#### [REQUIRED ACTION]
Wherever the string "center" shows up in the data below, copy the whole line.

#### [AVAILABLE DATA]

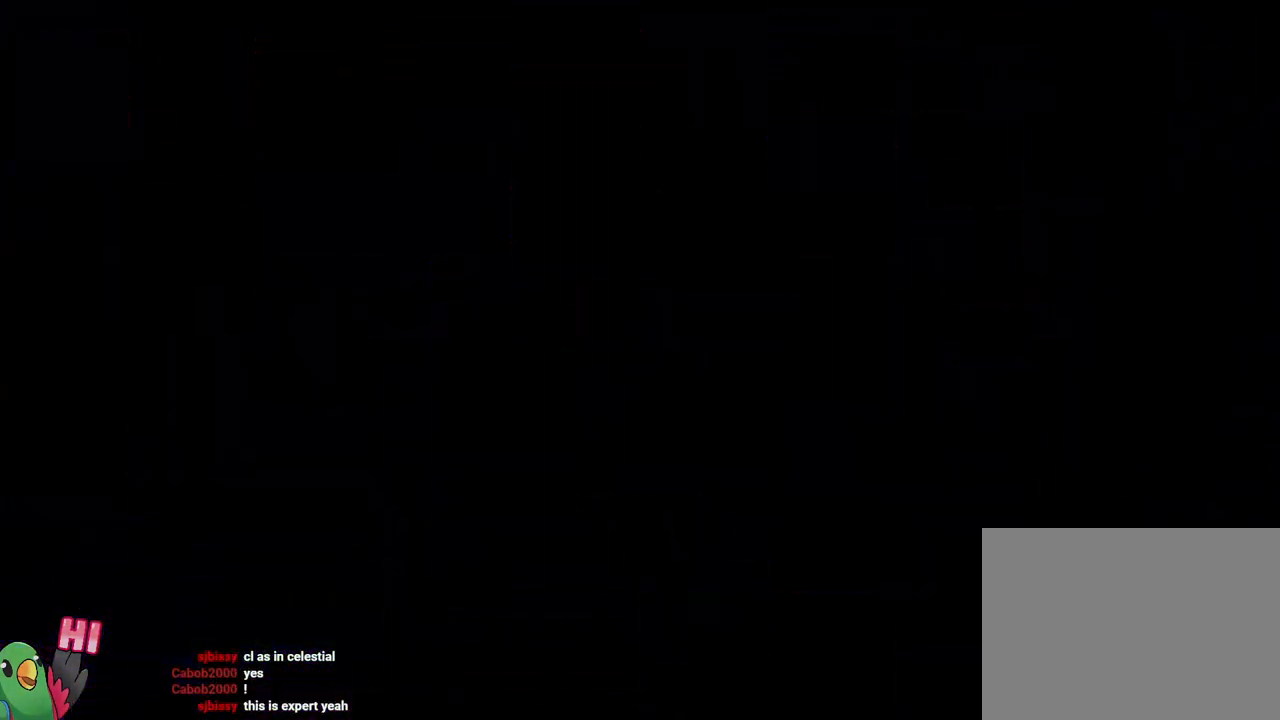
Gameplay with a controller (Nintendo layout); each line is a JSON object with the inputs held at the frame after it. "events" lists button and stick changes between this image and that frame as [ms after this image, input, new state], when the widget could be followed in between. Not read: HOME L3 R3 START.
{"buttons": ["L2"], "left_stick": "center", "right_stick": "center", "events": [[50, "B", "up"], [100, "R1", "up"]]}
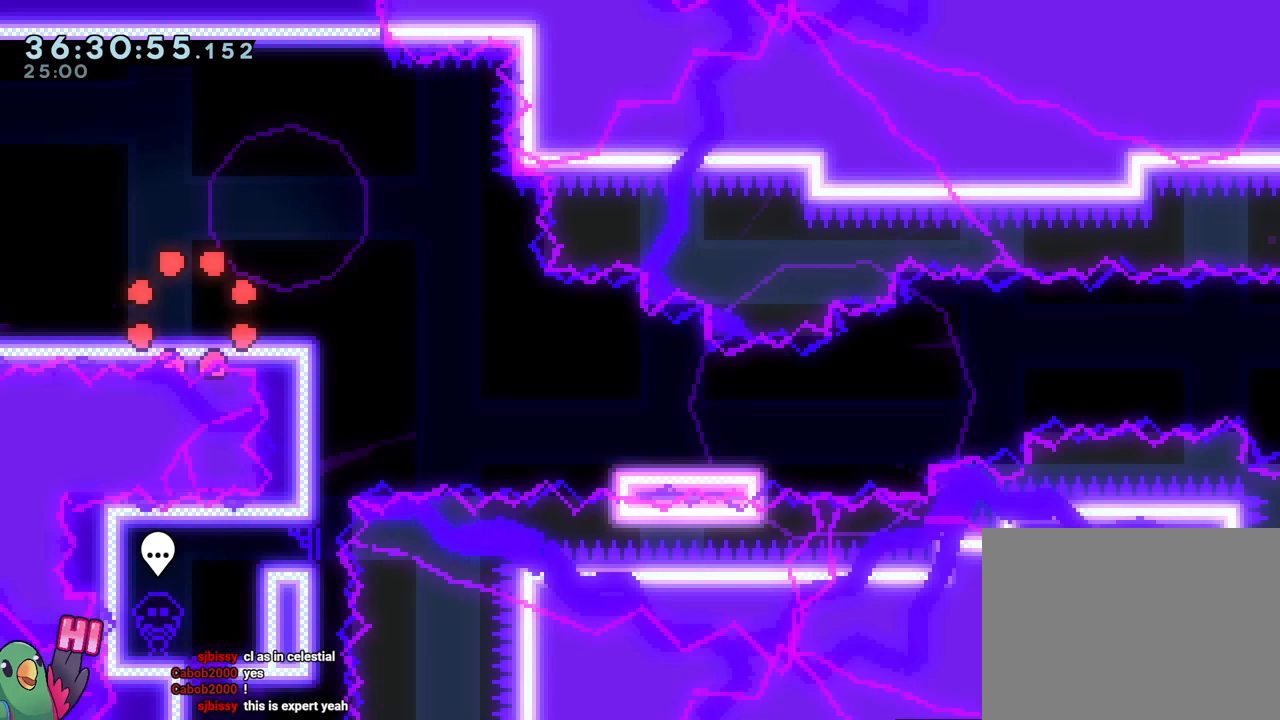
{"buttons": ["B", "Y", "L2"], "left_stick": "down-right", "right_stick": "center", "events": [[233, "Y", "down"], [233, "left_stick", "right"], [350, "Y", "up"], [400, "B", "down"], [434, "left_stick", "down-right"], [484, "Y", "down"]]}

#### [EXPECTED OUTPUT]
{"buttons": ["L2"], "left_stick": "center", "right_stick": "center", "events": [[50, "B", "up"], [100, "R1", "up"]]}
{"buttons": ["B", "Y", "L2"], "left_stick": "down-right", "right_stick": "center", "events": [[233, "Y", "down"], [233, "left_stick", "right"], [350, "Y", "up"], [400, "B", "down"], [434, "left_stick", "down-right"], [484, "Y", "down"]]}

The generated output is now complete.